Information provided: Begin
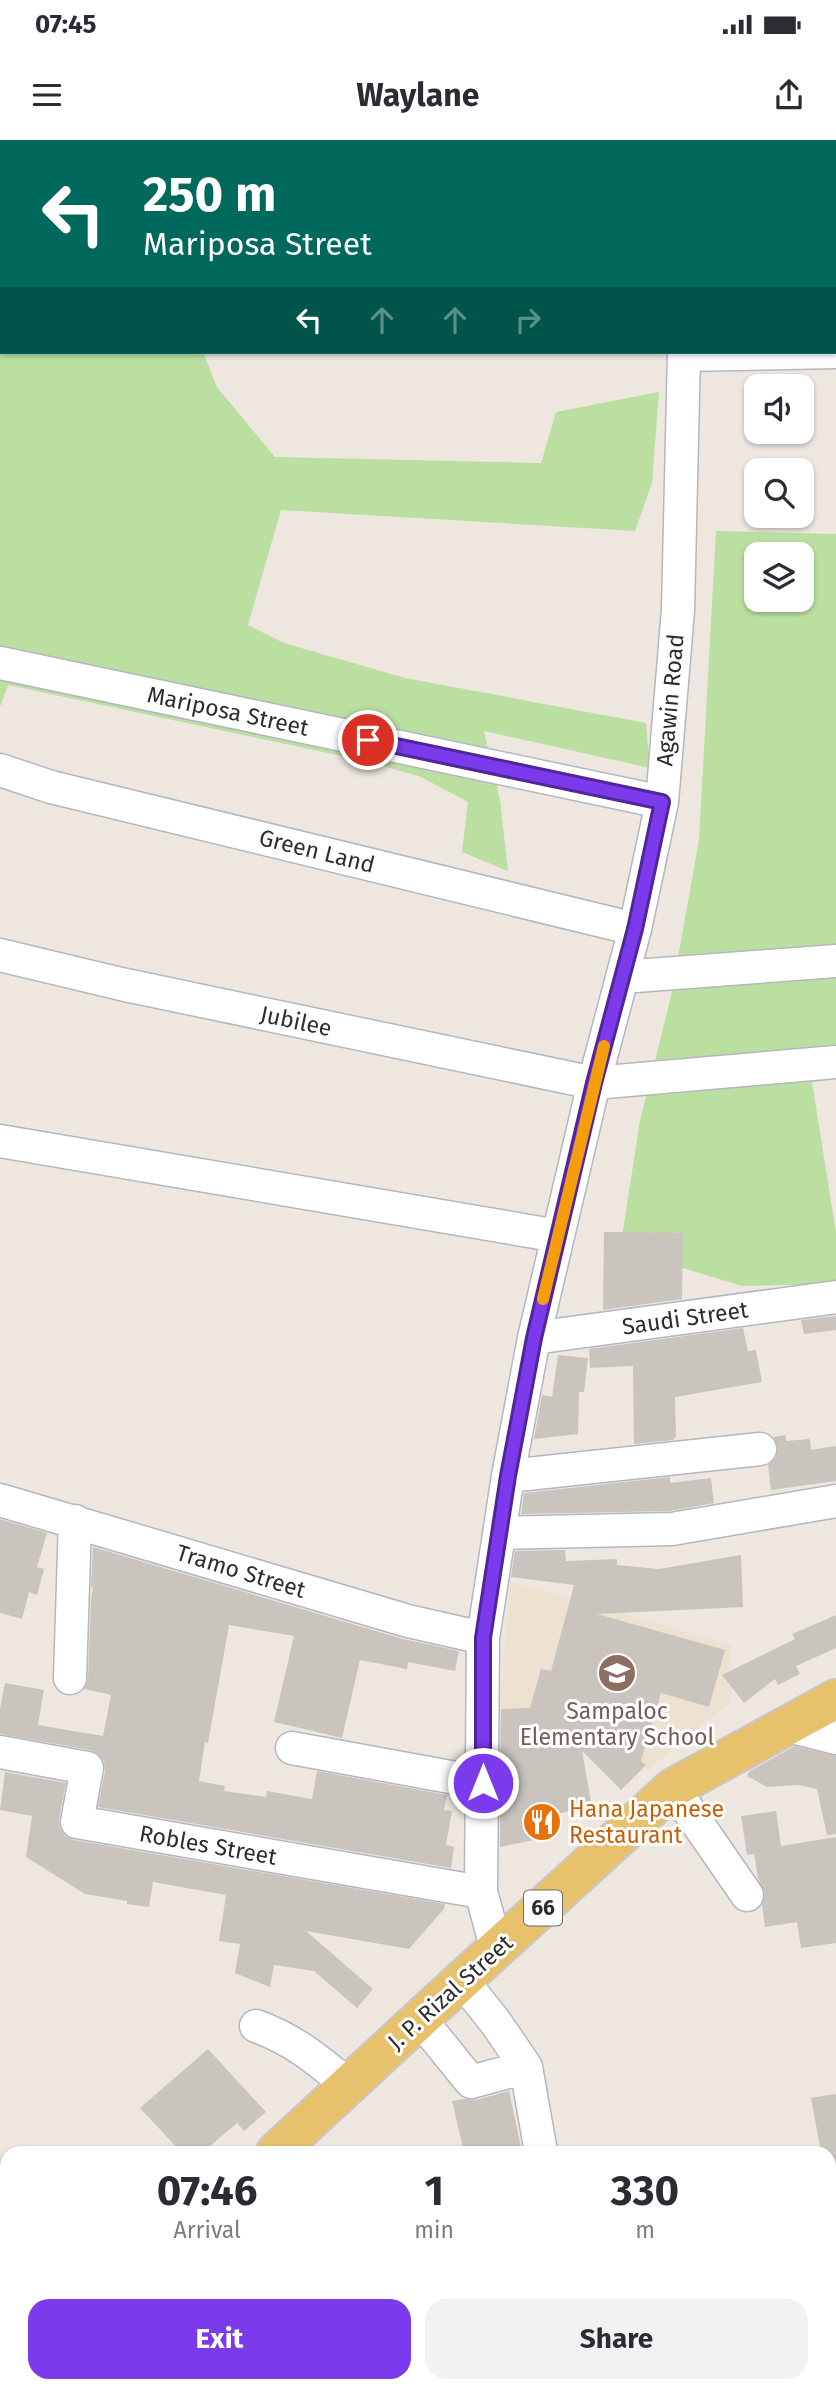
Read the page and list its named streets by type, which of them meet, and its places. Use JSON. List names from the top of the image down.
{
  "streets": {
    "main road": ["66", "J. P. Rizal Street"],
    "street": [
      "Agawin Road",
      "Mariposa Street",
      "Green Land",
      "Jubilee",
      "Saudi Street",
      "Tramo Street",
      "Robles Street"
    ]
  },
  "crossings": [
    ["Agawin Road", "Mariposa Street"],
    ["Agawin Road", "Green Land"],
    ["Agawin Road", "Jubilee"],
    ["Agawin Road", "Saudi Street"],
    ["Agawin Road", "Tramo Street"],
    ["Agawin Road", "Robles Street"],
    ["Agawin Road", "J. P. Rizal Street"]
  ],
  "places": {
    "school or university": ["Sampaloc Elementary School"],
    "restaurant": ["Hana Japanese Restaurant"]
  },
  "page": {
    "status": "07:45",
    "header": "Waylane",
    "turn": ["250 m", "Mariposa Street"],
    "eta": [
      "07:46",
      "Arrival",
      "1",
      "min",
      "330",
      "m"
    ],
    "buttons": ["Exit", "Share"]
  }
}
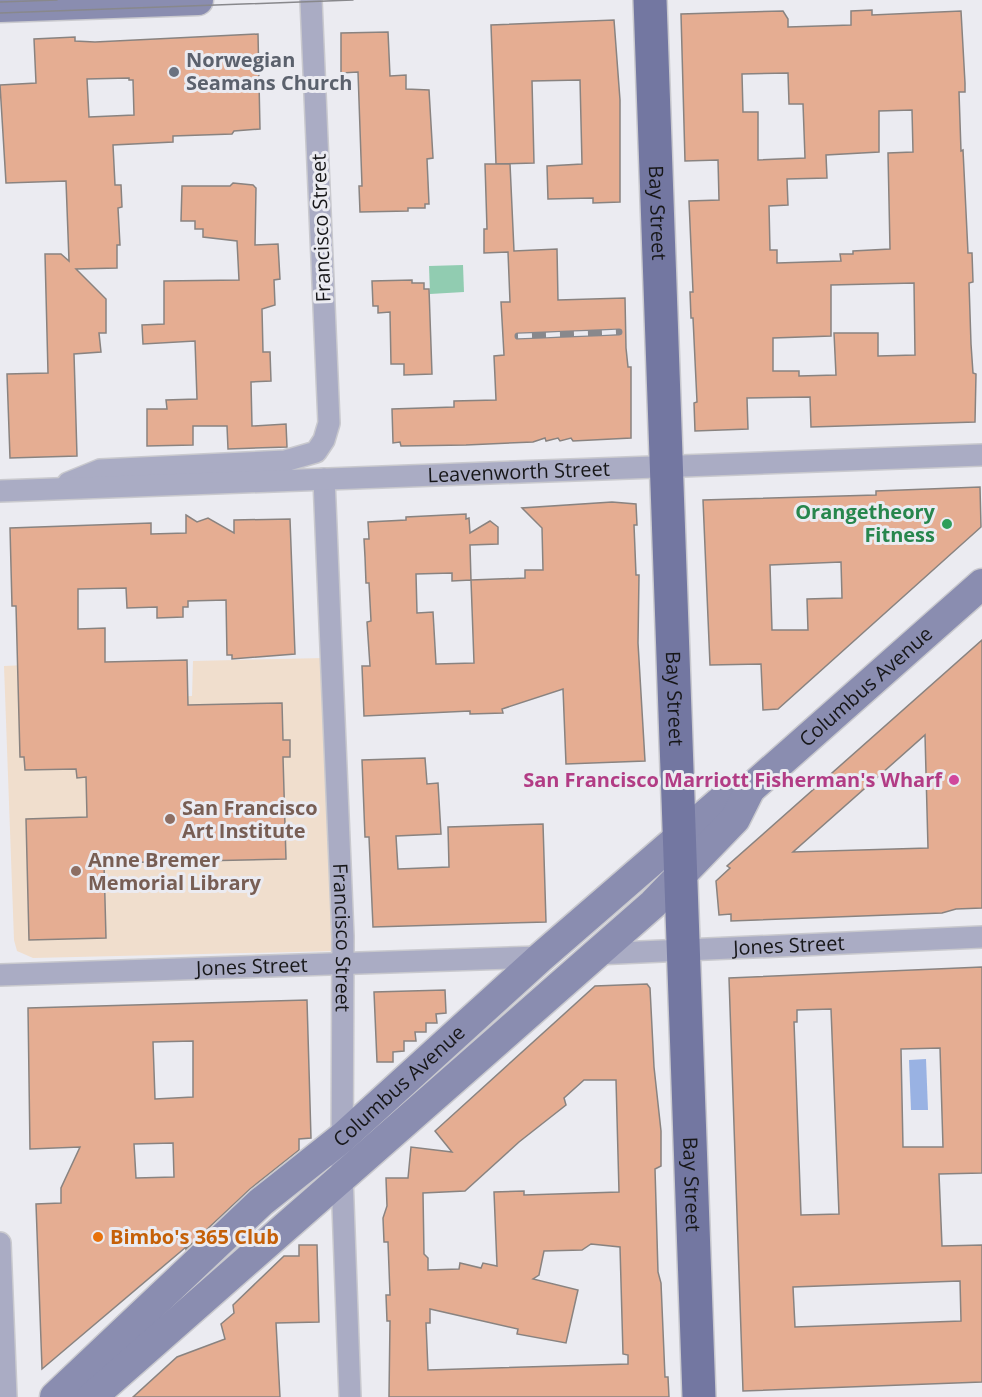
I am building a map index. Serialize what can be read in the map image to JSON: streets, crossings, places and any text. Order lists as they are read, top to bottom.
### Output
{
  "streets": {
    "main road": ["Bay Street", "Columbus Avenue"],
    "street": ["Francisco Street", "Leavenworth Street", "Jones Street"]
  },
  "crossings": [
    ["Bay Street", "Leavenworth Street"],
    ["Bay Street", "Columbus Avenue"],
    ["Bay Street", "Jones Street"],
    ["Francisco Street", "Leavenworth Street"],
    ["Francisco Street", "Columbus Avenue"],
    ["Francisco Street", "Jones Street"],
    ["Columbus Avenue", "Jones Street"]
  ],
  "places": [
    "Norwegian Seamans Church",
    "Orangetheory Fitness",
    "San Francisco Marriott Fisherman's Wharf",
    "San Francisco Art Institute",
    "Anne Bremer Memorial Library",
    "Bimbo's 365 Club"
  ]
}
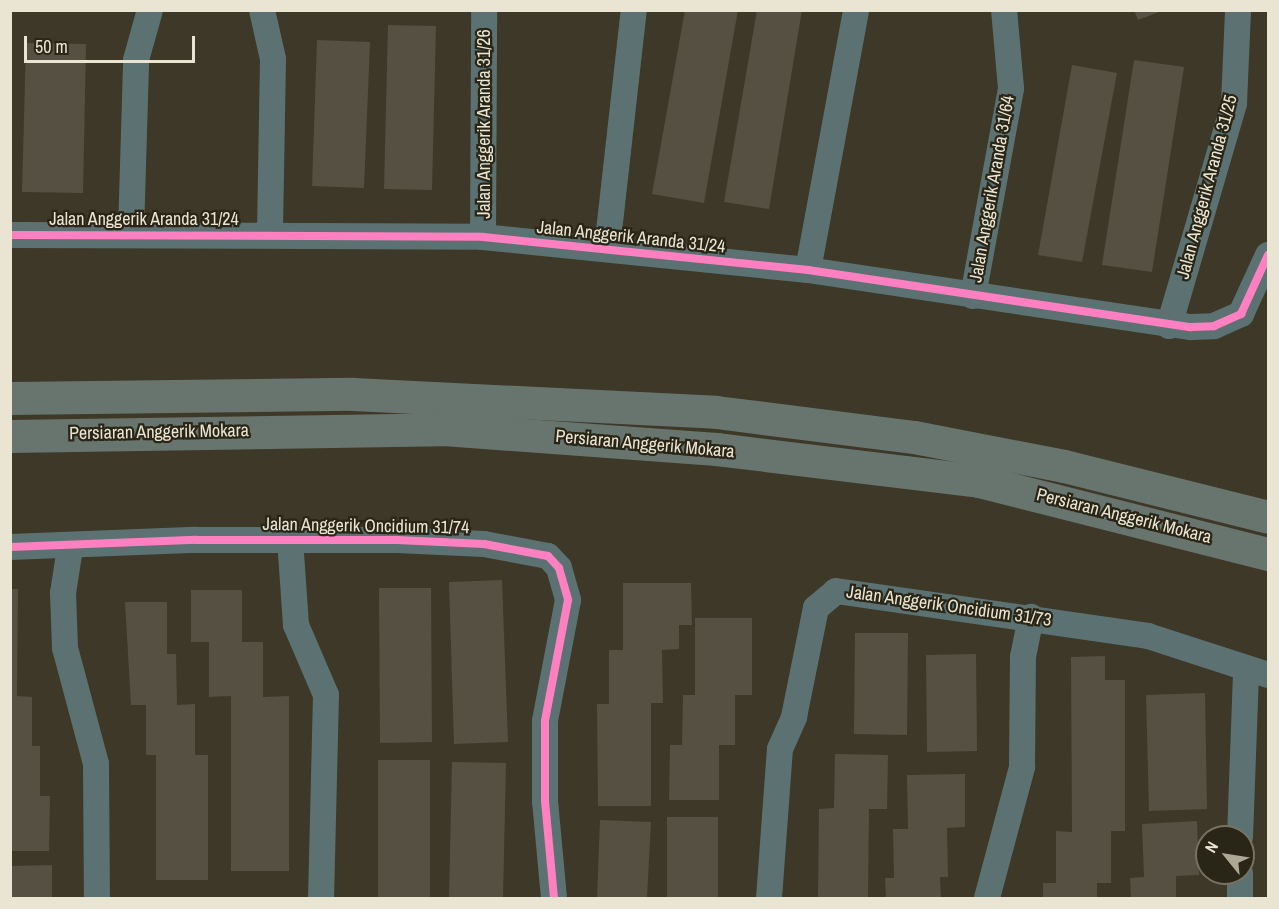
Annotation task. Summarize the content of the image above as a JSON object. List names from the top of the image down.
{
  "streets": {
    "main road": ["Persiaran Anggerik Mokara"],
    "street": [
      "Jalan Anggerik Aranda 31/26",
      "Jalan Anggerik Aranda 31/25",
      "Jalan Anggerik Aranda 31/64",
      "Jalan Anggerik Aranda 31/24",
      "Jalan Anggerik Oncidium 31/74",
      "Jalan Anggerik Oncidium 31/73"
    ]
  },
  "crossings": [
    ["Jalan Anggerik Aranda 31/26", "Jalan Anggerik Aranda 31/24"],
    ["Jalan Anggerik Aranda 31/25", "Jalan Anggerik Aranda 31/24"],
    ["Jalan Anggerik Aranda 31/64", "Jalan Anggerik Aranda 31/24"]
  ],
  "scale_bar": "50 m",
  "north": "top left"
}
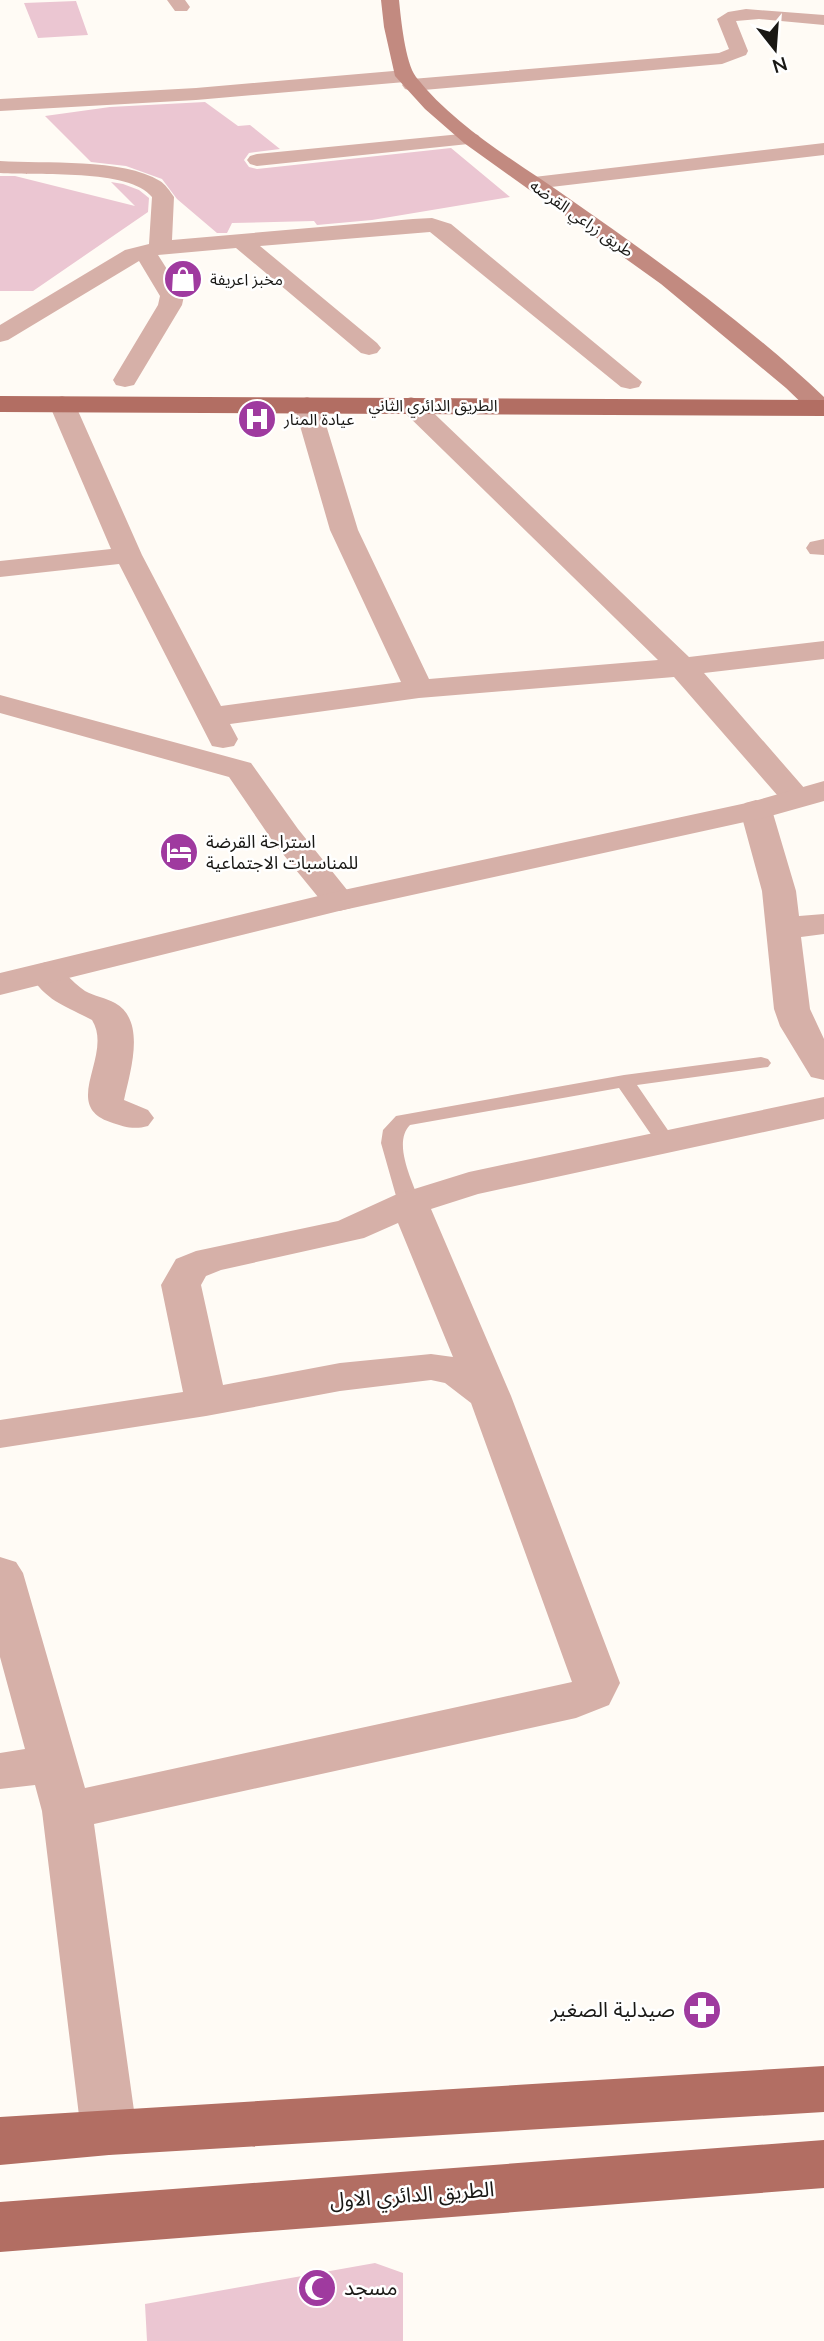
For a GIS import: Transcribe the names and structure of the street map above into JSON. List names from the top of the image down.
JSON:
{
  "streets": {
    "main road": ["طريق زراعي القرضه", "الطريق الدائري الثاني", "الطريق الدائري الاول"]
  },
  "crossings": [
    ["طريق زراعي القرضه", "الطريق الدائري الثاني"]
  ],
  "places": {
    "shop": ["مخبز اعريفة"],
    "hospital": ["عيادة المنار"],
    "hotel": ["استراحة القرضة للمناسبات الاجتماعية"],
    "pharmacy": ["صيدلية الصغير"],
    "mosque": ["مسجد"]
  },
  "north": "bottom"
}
Information provided: End
> **What the task asks**:
Write out the records once more, word for word, though without the pictures they contain.

> **Result of this exercise**:
Read the page and list its named streets by type, which of them meet, and its places. Use JSON. List names from the top of the image down.
{
  "streets": {
    "main road": ["66", "J. P. Rizal Street"],
    "street": [
      "Agawin Road",
      "Mariposa Street",
      "Green Land",
      "Jubilee",
      "Saudi Street",
      "Tramo Street",
      "Robles Street"
    ]
  },
  "crossings": [
    ["Agawin Road", "Mariposa Street"],
    ["Agawin Road", "Green Land"],
    ["Agawin Road", "Jubilee"],
    ["Agawin Road", "Saudi Street"],
    ["Agawin Road", "Tramo Street"],
    ["Agawin Road", "Robles Street"],
    ["Agawin Road", "J. P. Rizal Street"]
  ],
  "places": {
    "school or university": ["Sampaloc Elementary School"],
    "restaurant": ["Hana Japanese Restaurant"]
  },
  "page": {
    "status": "07:45",
    "header": "Waylane",
    "turn": ["250 m", "Mariposa Street"],
    "eta": [
      "07:46",
      "Arrival",
      "1",
      "min",
      "330",
      "m"
    ],
    "buttons": ["Exit", "Share"]
  }
}
I am building a map index. Serialize what can be read in the map image to JSON: streets, crossings, places and any text. Order lists as they are read, top to bottom.
### Output
{
  "streets": {
    "main road": ["Bay Street", "Columbus Avenue"],
    "street": ["Francisco Street", "Leavenworth Street", "Jones Street"]
  },
  "crossings": [
    ["Bay Street", "Leavenworth Street"],
    ["Bay Street", "Columbus Avenue"],
    ["Bay Street", "Jones Street"],
    ["Francisco Street", "Leavenworth Street"],
    ["Francisco Street", "Columbus Avenue"],
    ["Francisco Street", "Jones Street"],
    ["Columbus Avenue", "Jones Street"]
  ],
  "places": [
    "Norwegian Seamans Church",
    "Orangetheory Fitness",
    "San Francisco Marriott Fisherman's Wharf",
    "San Francisco Art Institute",
    "Anne Bremer Memorial Library",
    "Bimbo's 365 Club"
  ]
}
Annotation task. Summarize the content of the image above as a JSON object. List names from the top of the image down.
{
  "streets": {
    "main road": ["Persiaran Anggerik Mokara"],
    "street": [
      "Jalan Anggerik Aranda 31/26",
      "Jalan Anggerik Aranda 31/25",
      "Jalan Anggerik Aranda 31/64",
      "Jalan Anggerik Aranda 31/24",
      "Jalan Anggerik Oncidium 31/74",
      "Jalan Anggerik Oncidium 31/73"
    ]
  },
  "crossings": [
    ["Jalan Anggerik Aranda 31/26", "Jalan Anggerik Aranda 31/24"],
    ["Jalan Anggerik Aranda 31/25", "Jalan Anggerik Aranda 31/24"],
    ["Jalan Anggerik Aranda 31/64", "Jalan Anggerik Aranda 31/24"]
  ],
  "scale_bar": "50 m",
  "north": "top left"
}
For a GIS import: Transcribe the names and structure of the street map above into JSON. List names from the top of the image down.
JSON:
{
  "streets": {
    "main road": ["طريق زراعي القرضه", "الطريق الدائري الثاني", "الطريق الدائري الاول"]
  },
  "crossings": [
    ["طريق زراعي القرضه", "الطريق الدائري الثاني"]
  ],
  "places": {
    "shop": ["مخبز اعريفة"],
    "hospital": ["عيادة المنار"],
    "hotel": ["استراحة القرضة للمناسبات الاجتماعية"],
    "pharmacy": ["صيدلية الصغير"],
    "mosque": ["مسجد"]
  },
  "north": "bottom"
}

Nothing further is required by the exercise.